Probability of infinite cluster on this specific random geometry.

Question

Context

We consider the plane, $\mathbb{R}^2$, which we split into squares of size $1$. Each square has a probability $p$ of being black and $1-p$ of being white, independently for each square. Let $F$ be the area covered by the black squares; this is a random subset of $\mathbb{R}^2$.

For description, we say that a set $K \subset F$ is connected if for any pair of squares in $K$ there exists a path of touching black squares in $K$ connecting them. Obviously, $F$ is a union of separate connected components, which are called clusters.

It is well known (see for example Percolation Theory for Mathematicians. Birkhauser, Basel, Boston, 1982.
Khruslov, E.Ya.) that there exists a threshold probability $p_c$ such that

• for $p<p_c$, $F$ is made of finite clusters (a.s.)

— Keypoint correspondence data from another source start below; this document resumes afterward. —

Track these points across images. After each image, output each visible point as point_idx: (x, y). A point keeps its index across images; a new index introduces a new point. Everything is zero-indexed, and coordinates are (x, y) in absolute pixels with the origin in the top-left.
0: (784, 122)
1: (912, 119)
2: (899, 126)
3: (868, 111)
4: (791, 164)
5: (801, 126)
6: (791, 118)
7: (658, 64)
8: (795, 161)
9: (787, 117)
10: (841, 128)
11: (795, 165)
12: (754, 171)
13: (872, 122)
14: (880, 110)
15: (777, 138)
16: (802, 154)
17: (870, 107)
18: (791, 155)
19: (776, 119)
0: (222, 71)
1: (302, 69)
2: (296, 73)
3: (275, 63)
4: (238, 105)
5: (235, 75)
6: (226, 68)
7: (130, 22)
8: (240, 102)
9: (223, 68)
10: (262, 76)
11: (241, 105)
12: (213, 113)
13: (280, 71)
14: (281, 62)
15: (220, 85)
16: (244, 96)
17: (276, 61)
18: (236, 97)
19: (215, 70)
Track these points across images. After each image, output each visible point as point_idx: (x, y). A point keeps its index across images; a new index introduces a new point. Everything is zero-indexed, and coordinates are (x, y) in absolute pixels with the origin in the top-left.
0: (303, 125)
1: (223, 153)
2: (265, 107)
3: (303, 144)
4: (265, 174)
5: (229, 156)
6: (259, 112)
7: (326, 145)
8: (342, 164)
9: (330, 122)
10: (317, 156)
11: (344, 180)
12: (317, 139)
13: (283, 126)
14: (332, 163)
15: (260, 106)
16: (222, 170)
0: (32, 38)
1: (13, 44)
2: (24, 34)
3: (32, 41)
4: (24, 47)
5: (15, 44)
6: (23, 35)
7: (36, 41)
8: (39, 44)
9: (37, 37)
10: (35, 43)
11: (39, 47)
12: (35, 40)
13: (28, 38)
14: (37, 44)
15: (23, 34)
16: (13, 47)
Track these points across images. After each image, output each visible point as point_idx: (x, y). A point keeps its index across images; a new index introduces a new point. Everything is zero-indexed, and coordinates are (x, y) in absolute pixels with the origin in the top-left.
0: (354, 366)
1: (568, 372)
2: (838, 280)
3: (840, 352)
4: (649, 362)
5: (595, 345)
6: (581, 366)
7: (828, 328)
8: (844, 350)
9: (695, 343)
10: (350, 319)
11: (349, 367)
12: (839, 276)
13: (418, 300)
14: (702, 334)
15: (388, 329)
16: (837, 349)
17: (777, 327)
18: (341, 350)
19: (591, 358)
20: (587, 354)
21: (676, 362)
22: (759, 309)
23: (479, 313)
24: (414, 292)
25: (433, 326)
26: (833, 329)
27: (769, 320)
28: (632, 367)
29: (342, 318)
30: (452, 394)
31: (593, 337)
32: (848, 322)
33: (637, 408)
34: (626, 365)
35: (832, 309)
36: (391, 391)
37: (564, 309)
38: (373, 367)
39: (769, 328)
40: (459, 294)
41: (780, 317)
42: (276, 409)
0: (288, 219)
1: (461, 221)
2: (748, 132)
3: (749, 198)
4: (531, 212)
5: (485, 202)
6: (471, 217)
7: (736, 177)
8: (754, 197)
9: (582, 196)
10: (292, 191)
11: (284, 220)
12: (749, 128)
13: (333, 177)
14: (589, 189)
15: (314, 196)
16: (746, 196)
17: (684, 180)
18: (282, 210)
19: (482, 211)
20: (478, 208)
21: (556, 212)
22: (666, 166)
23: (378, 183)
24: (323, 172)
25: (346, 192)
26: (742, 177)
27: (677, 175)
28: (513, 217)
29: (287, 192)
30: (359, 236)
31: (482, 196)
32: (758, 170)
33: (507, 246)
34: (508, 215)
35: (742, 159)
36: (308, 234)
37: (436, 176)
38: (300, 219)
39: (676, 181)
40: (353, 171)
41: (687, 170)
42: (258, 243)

• for $p>p_c$, $F$ contains an infinite cluster (a.s.),

and it was proved that $p_c \approx 0.41.$ This phenomenon is known as percolation.

My question

I would like to study a similar problem in $\mathbb{R}^2$ but a little bit different. In my case, I have a selection of spheres $B_i=B(x_i,1),\ i \in \mathbb{N}$, where the family of the sphere's center $(x_i)_{i \in \mathbb{N}}$ is made of random variables (see commentary, for example it could be a random Poisson Hardcore Point Process) valued in $\mathbb{R}^2$ and such as $B_i \cap B_j = \oslash,\ i \neq j$. The spheres $F=\cup_{i \in \mathbb{N}} B_i$ are colored in black and the rest $\mathbb{R}^2 \setminus \cup_{i \in \mathbb{N}} B_i$ is colored in white.

As with the random checkerboard studied above, it is possible to define the notion of a cluster in $F$ for touching spheres, and it is possible that an infinite cluster of spheres appears.

I was wondering if there were references about an equivalent of this probability threshold ? I would especially like a reference on this topic if it exists.

(Feel free to retag this question as appropriate.)

Answer 1

I have to go with Steven Stadnicki's comment and say that your distribution for the point process has to be very weird for the spheres to be non-intersecting, yet touching each other often enough to build large clusters. I do not know if this is helpful in your setting, but maybe you should look into percolation theory on more general geometries, for instance on isoradial graphs.